**Text provided**

§

Released by Wikileaks, the documents provide vivid descriptors of efforts to contain the Taliban, and, most strikingly, reveal a potential alliance between al Qaeda and Pakistani intelligence.

But for all of the clamoring by government officials to diffuse attention from the information contained in these reports, commentators almost unanimously agree on one thing — we already knew this. These thousands of documents only give voice to what the government and media has already told us: That winning a war against terrorists is a near impossible task with few victories and many failures.

So was it worthwhile to release all of this information? In a word, yes. Not only does it confirm that the news we have been fed about the war in Afghanistan is, for the most part, accurate, but it also gives us the information with almost zero bias.

§

**Extracted information**
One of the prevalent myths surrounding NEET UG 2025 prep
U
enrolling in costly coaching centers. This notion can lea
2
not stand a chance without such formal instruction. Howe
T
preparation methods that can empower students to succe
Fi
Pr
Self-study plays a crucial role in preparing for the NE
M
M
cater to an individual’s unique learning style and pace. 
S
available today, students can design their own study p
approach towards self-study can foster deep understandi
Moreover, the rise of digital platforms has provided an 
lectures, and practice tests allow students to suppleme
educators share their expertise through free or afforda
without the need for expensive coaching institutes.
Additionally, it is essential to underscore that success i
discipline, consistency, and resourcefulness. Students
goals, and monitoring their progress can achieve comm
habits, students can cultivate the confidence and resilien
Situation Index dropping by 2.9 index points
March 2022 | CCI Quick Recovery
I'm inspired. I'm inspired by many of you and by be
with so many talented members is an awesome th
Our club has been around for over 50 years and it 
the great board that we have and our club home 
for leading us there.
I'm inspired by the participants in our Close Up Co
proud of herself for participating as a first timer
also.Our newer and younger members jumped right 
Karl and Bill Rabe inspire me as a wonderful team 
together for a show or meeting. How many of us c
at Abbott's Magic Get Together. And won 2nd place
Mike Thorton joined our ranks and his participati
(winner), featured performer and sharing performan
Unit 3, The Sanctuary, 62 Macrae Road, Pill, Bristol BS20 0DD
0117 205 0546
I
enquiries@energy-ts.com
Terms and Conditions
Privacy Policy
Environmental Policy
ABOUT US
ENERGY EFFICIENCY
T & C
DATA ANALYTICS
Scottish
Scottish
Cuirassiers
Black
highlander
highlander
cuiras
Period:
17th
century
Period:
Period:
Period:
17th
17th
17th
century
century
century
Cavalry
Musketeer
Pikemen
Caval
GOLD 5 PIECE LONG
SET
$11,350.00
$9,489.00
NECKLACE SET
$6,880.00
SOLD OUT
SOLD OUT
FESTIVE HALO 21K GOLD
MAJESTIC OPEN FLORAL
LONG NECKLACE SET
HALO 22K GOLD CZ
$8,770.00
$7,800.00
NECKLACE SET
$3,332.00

§

Set down the whole text on the Wikileaks war documents, word for word. The rows have no connection to the text.

Released by Wikileaks, the documents provide vivid descriptors of efforts to contain the Taliban, and, most strikingly, reveal a potential alliance between al Qaeda and Pakistani intelligence.

But for all of the clamoring by government officials to diffuse attention from the information contained in these reports, commentators almost unanimously agree on one thing — we already knew this. These thousands of documents only give voice to what the government and media has already told us: That winning a war against terrorists is a near impossible task with few victories and many failures.

So was it worthwhile to release all of this information? In a word, yes. Not only does it confirm that the news we have been fed about the war in Afghanistan is, for the most part, accurate, but it also gives us the information with almost zero bias.